Throughout we can see his ardour for the forward course and the vigour in attack. “Humdrum Liberalism won’t win elections”—that was to be the gist of his political teaching in later years: it almost summed up his political strategy.
Certainly young Lloyd George was not himself inclined to be “humdrum.” Just at this moment, when the old and the new Liberalism in Wales, as in England, were wrestling for the mastery, he definitely took the forward side. It was significant of this that he first came out as a notable public speaker in a sphere beyond his own district at a great public meeting held at Festiniog on February 12th, 1886, and addressed by the famous Irishman, Michael Davitt.
The Liberal Party was not at that moment fully committed to Home Rule, and among the elder men there had been grave head-shakings over this invitation to Michael Davitt.

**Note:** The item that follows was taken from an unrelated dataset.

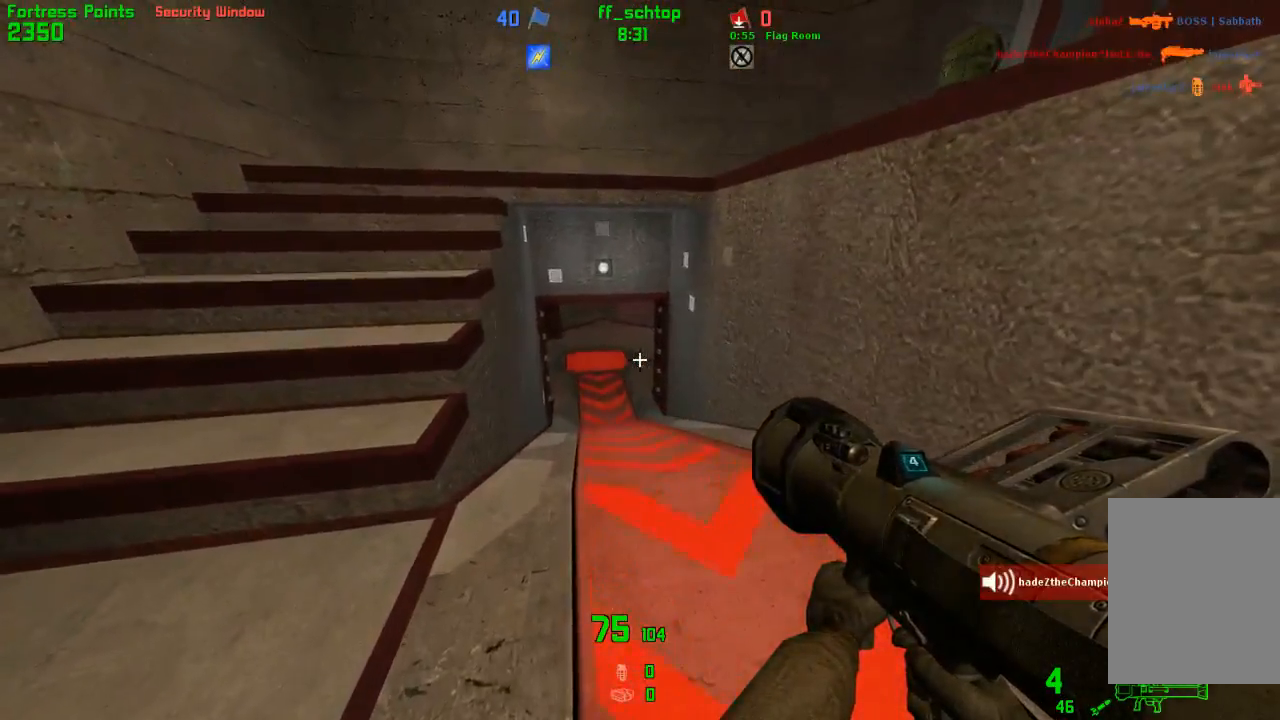
{"keys": [], "events": []}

Rebellion was more seriously regarded in those days; and Michael Davitt had both rebelled and paid the penalty. The law had laid its finger on him and marked him with its broad arrow; and respectable people whispered the word “felon.”

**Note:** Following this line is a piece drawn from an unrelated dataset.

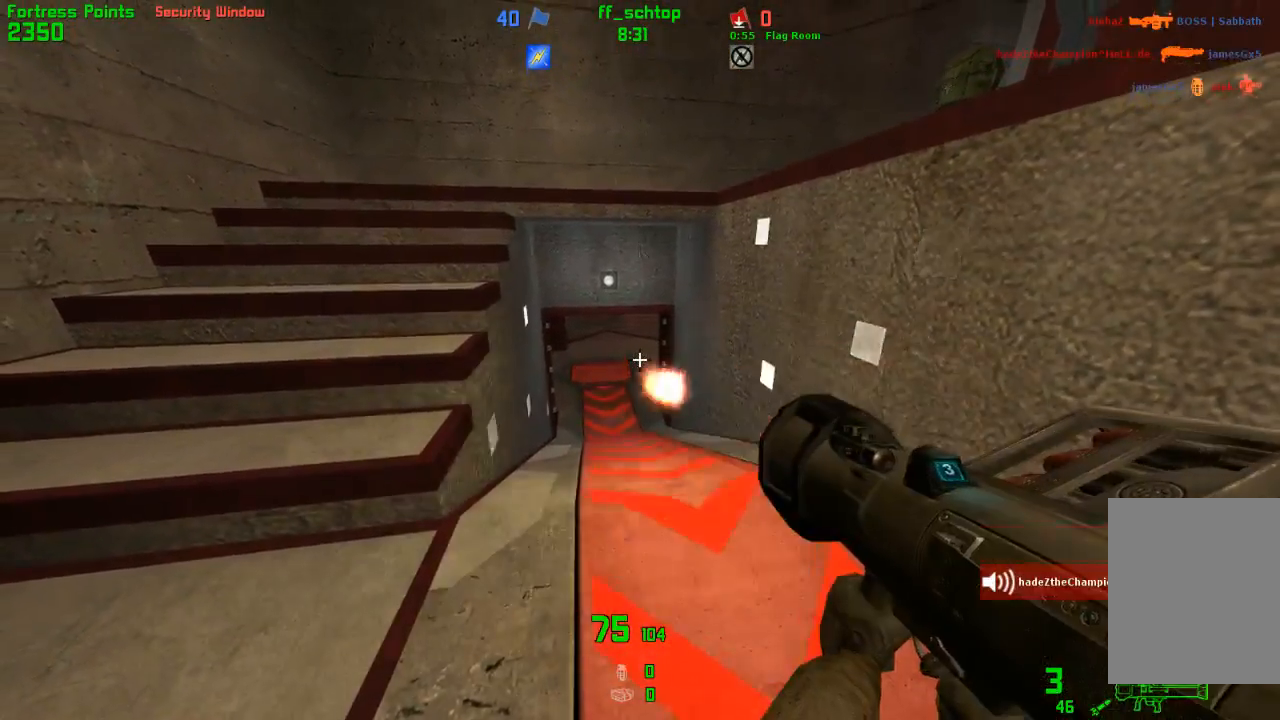
{"keys": [], "events": []}
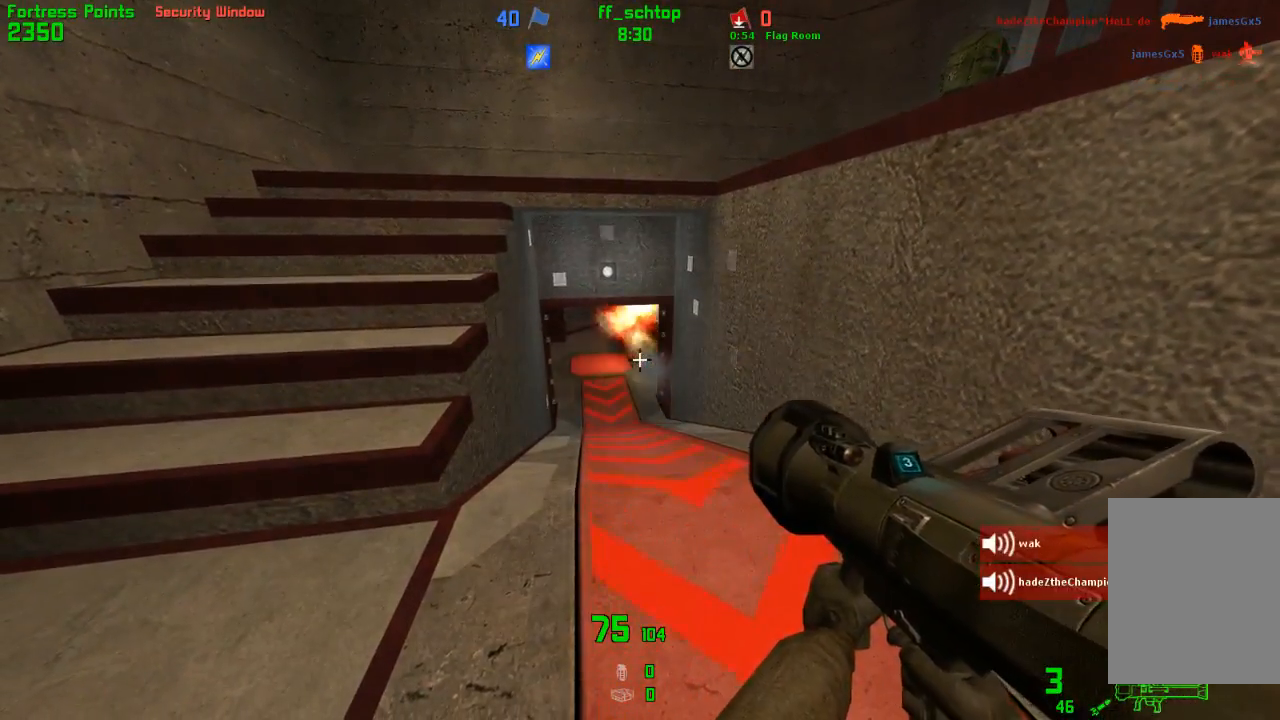
{"keys": [], "events": []}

Young Lloyd George was invited to the Davitt meeting. There were grave doubts in the family circle as to whether he ought to go. But he was urged on by one who had already a great and growing influence over him, a certain Maggie Owen living at a farmhouse about a mile from Criccieth and more and more mentioned in the diaries of this time. This young lady already had her definite views, and she had no patience with this attempt to make a pariah of Michael Davitt. “Of course you must go,” she said simply; “why not?” And that seemed to settle the matter.

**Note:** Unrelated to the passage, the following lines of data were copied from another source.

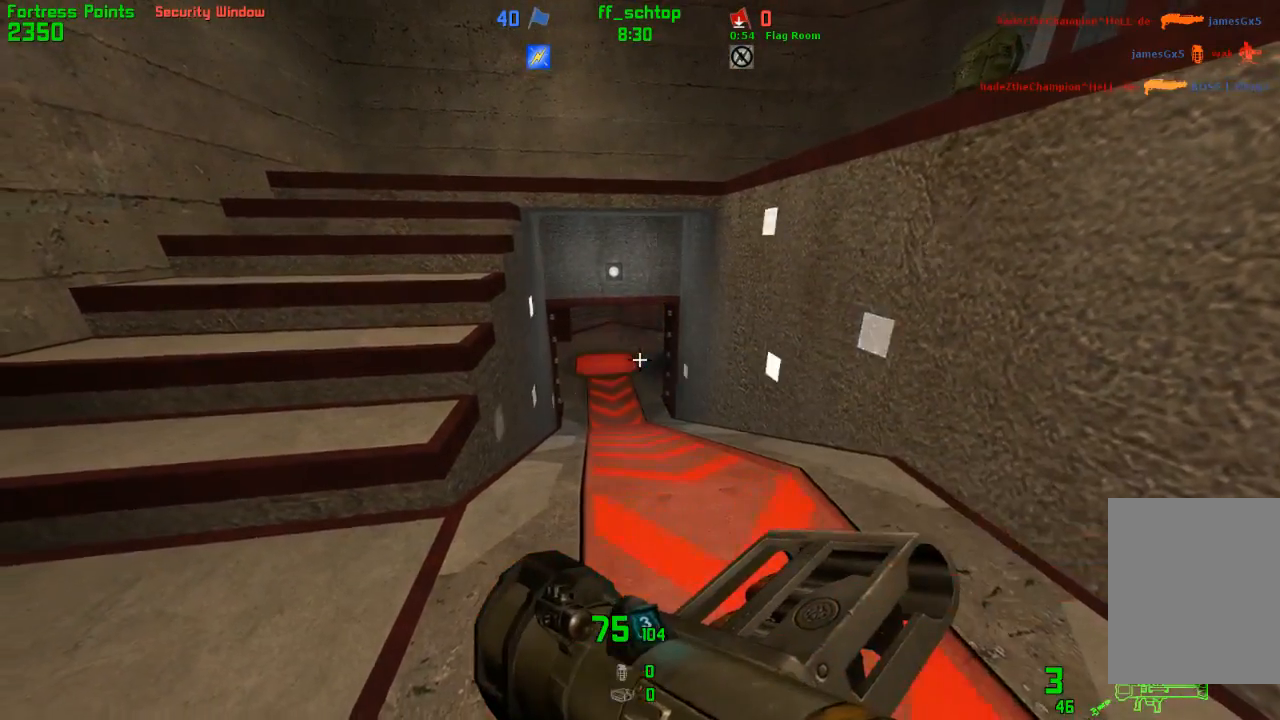
{"keys": ["right"], "events": [[117, "back", "down"], [200, "left", "down"], [400, "left", "up"], [467, "right", "down"], [483, "back", "up"]]}
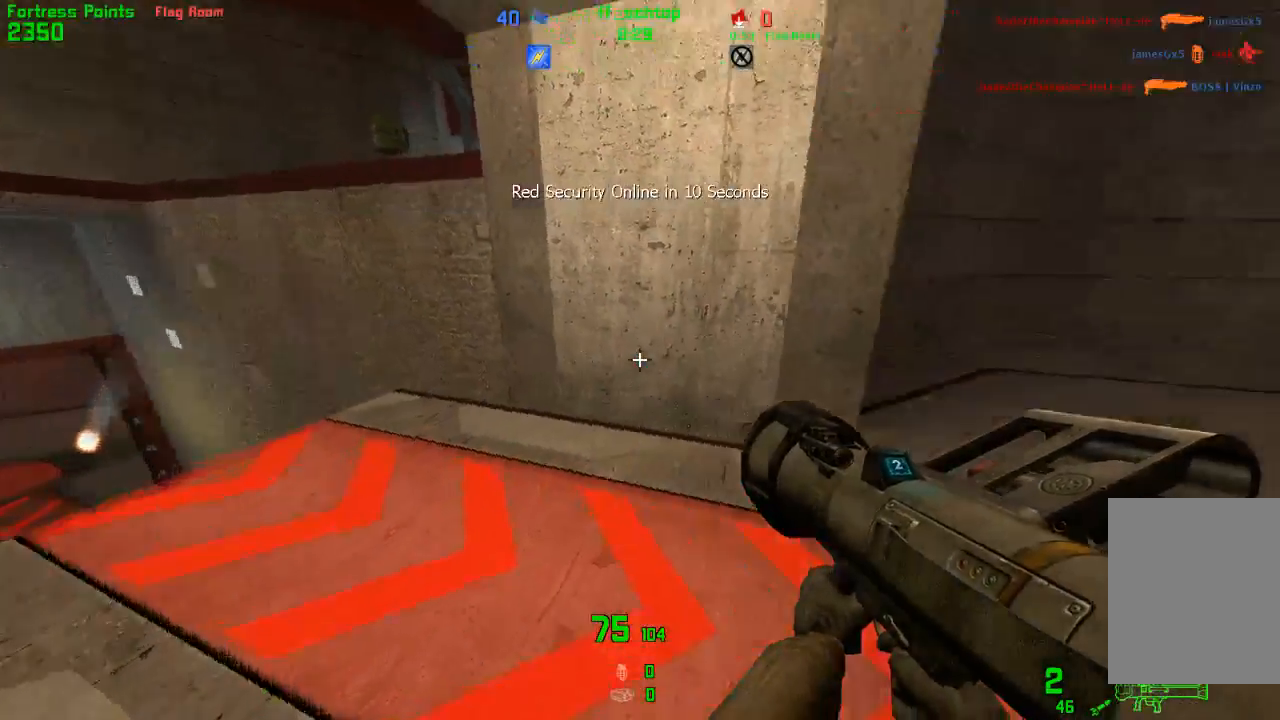
{"keys": ["forward", "right"], "events": [[383, "forward", "down"]]}
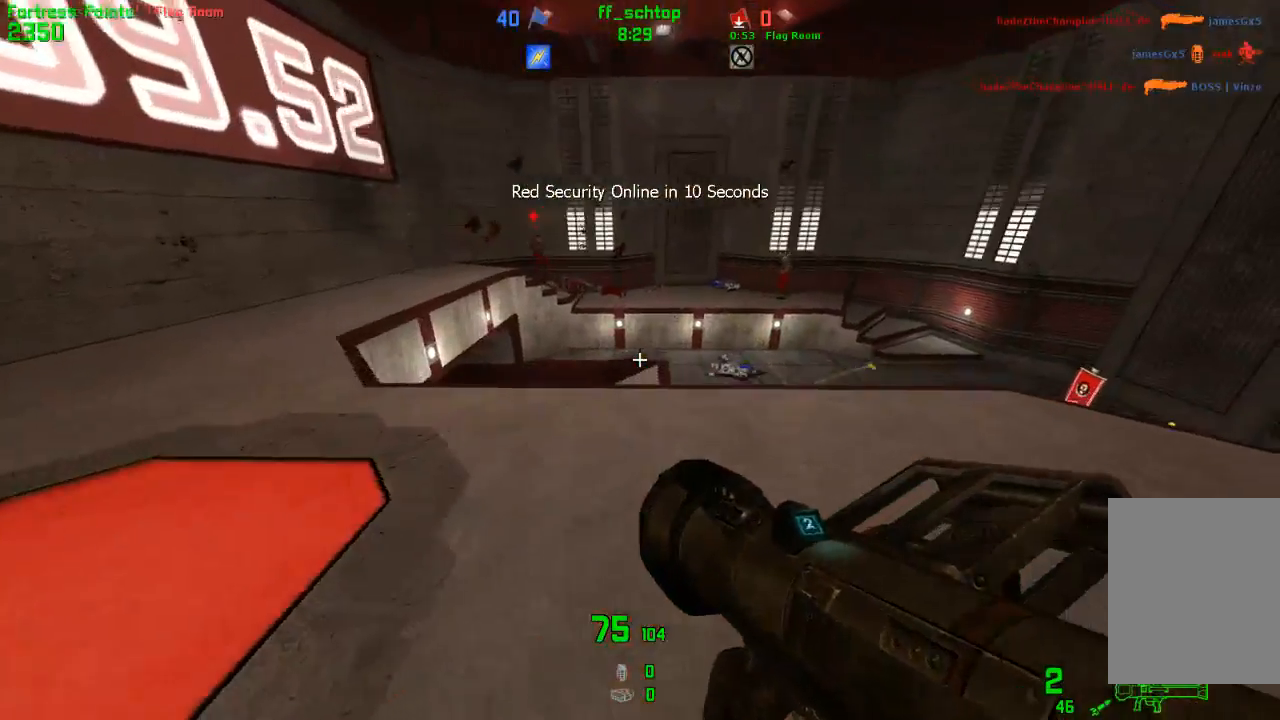
{"keys": [], "events": [[33, "right", "up"], [167, "right", "down"], [350, "forward", "up"], [367, "right", "up"]]}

The difficulty was to persuade any one to move a vote of thanks to Michael Davitt at this meeting; all the prudent people stood aside. But there sat in a chair a brave and stalwart man—Mr. Michael Jones of Bala—and at the last moment he persuaded young Lloyd George to move the vote of thanks. The young David rose, and he instantly made a speech which was largely reported and which electrified North Wales. In this speech there are already some of those daring, flashing phrases with which he afterwards familarised the world. There was already that fearless touch which has since made the speaker a perpetual storm-centre.
Michael Davitt, always a shrewd judge of men, was deeply impressed with the speech. He advised Mr. Lloyd George to think of Parliament, and the other Michael—Jones of Bala—urged the same advice. From that time forward the young man’s thoughts began to turn towards Westminster.
And yet his first approach to Parliament was not easy. Some of the young enthusiasts who now gathered round him wanted him to stand for Merionethshire in the General Election that soon followed in 1886. But here there was another son of young Wales already in the field with stronger local claims. This was none other than the man always known afterwards as “Tom” Ellis, son of a Merionethshire farmer. Ellis was four years older than Lloyd George; and young David readily and instantly stood aside in favour of the elder man. They met soon after; and a great friendship struck up between them which lasted until the premature death of Tom Ellis in 1899. It was a wonderful friendship between two men of common aspirations but utterly different character. Tom Ellis was by no means the “Welsh Parnell”—no description could have been further from the truth. He was a man of high enthusiasms and noble integrity. He was a real Welsh Nationalist. But, by going to Oxford, he had come within the governing English circle; he was touched with that Saxonism which tempers the native zeal of the Celt. He was no longer “racy of the soil.” It was no mere chance that he was afterwards drawn before his due season into the circle of British power, and was fated to stand aloof from his friend when Lloyd George was asserting the rugged and relentless claims of Welsh Nationalism.
Thus David Lloyd George was for the moment delayed in his progress to Parliament. Perhaps this was a fortunate accident, because it gave him a breathing time in which to master the needs of his own people and to train himself more thoroughly for the public stage.